Collect all lines containing the word "launch" from the data.

——————

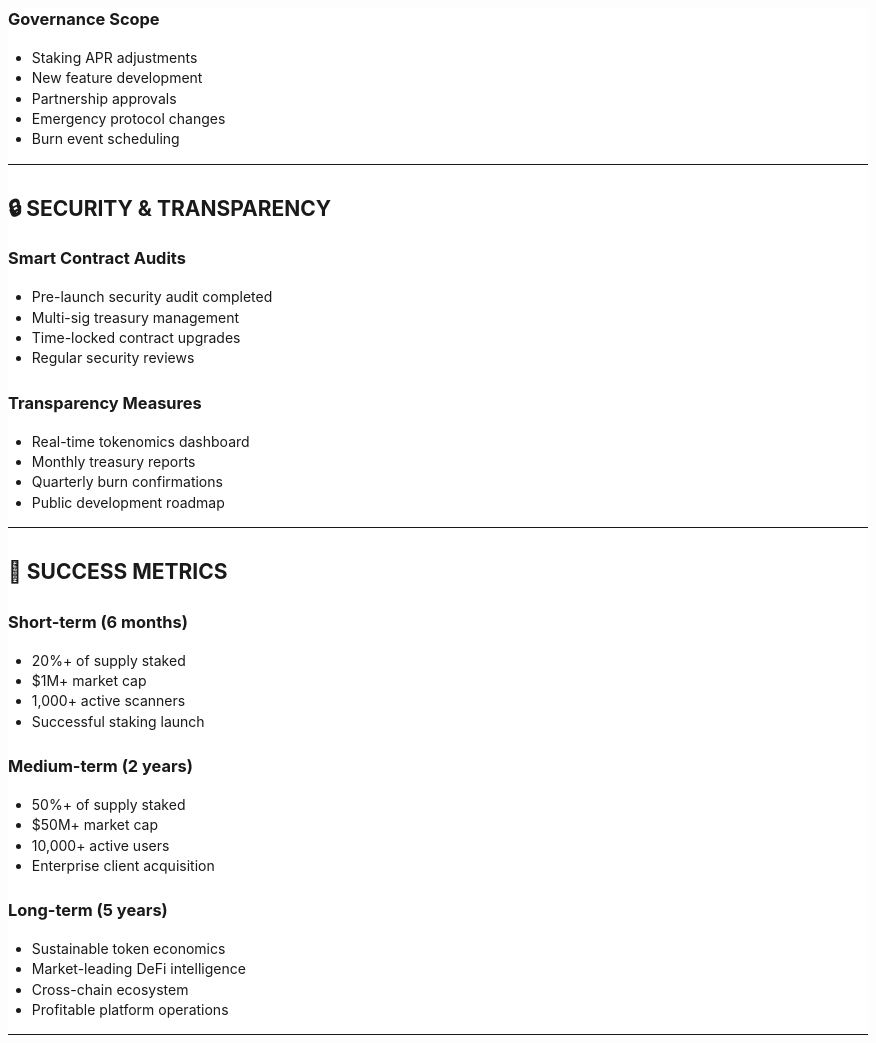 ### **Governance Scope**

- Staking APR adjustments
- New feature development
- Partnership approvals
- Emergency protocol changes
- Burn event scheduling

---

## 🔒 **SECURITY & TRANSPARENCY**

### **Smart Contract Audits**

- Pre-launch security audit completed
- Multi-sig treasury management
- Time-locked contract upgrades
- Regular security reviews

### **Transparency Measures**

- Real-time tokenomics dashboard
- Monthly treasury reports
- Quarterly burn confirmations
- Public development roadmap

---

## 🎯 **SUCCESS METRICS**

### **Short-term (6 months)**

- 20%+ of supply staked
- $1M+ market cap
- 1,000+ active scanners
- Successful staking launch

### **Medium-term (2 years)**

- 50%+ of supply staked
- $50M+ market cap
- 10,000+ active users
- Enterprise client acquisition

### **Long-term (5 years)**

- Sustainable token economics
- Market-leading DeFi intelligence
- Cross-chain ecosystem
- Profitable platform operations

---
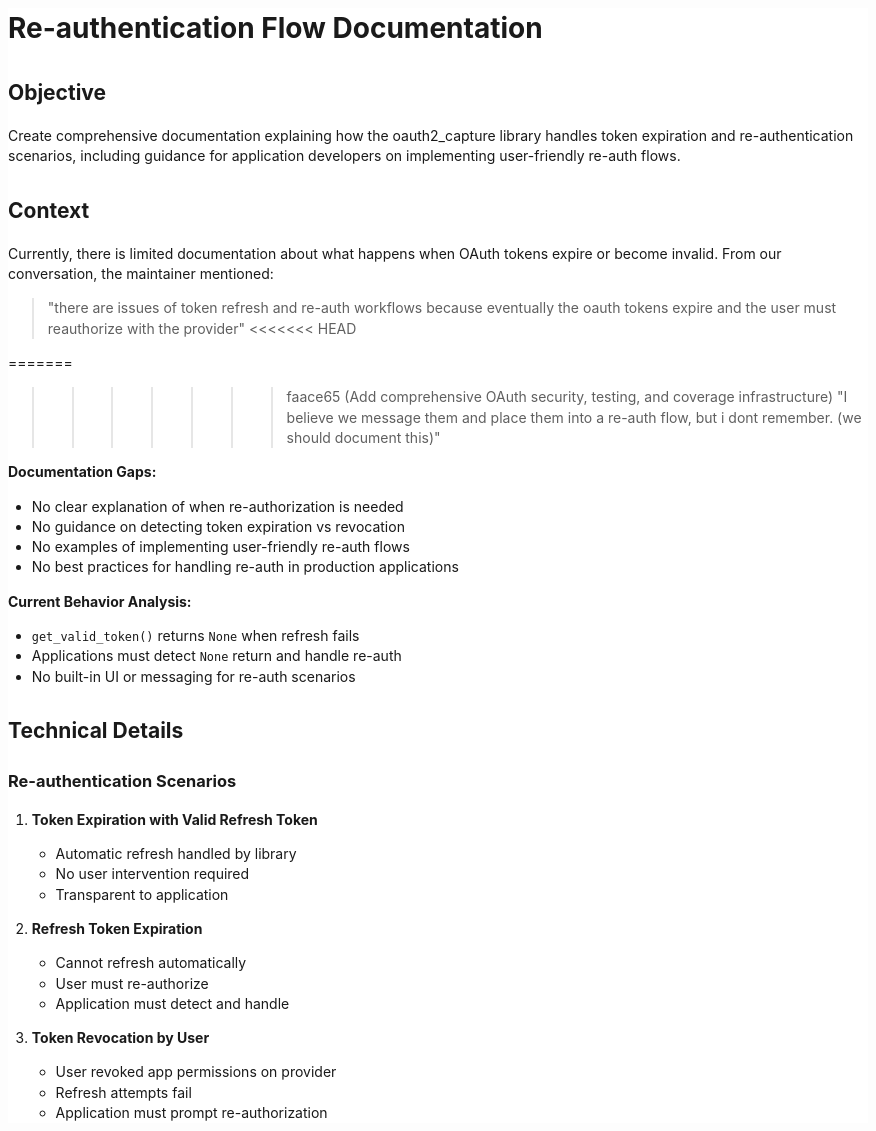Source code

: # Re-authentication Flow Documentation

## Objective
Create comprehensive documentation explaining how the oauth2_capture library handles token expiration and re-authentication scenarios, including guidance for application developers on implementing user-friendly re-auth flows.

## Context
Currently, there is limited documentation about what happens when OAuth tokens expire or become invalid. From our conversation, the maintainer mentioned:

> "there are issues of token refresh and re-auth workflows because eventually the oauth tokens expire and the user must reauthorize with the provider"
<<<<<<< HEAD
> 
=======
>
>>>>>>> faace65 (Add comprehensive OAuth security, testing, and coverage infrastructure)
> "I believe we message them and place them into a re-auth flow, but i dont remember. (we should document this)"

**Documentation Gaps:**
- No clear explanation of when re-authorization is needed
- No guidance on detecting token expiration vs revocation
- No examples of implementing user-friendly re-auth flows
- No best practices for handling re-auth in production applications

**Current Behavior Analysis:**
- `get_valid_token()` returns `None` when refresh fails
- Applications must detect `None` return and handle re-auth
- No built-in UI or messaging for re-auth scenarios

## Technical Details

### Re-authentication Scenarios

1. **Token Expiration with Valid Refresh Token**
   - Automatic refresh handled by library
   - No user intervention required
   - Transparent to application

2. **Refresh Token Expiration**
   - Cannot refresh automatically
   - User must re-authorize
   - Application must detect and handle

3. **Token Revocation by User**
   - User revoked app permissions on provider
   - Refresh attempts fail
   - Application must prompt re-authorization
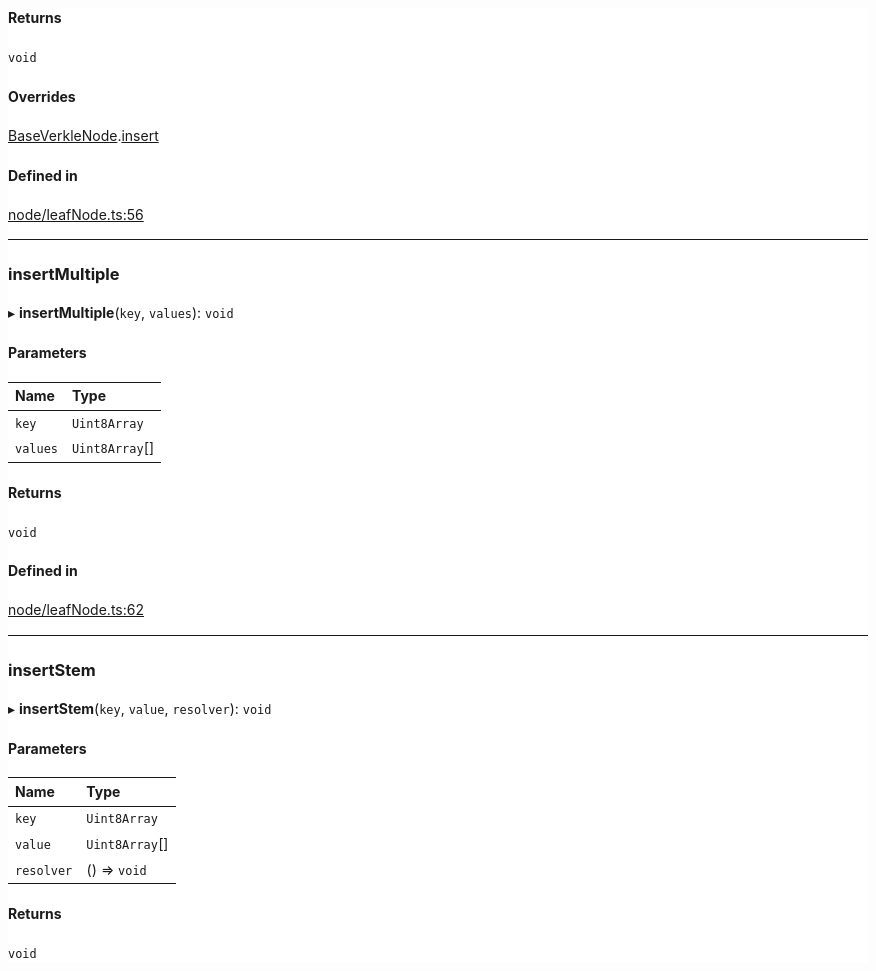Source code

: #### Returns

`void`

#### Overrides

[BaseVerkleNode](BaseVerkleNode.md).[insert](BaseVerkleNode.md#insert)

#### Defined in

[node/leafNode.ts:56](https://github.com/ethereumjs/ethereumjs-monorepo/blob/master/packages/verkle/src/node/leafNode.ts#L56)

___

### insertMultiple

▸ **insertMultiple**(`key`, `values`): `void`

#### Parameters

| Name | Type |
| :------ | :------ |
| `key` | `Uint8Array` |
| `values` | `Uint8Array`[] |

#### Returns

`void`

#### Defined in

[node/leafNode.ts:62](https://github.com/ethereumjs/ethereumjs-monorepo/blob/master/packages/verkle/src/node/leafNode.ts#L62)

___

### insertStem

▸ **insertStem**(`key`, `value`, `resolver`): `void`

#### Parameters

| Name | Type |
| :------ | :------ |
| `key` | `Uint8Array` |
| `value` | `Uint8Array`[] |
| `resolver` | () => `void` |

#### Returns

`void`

——————

▸ Exercise solution:
- Pre-launch security audit completed
- Successful staking launch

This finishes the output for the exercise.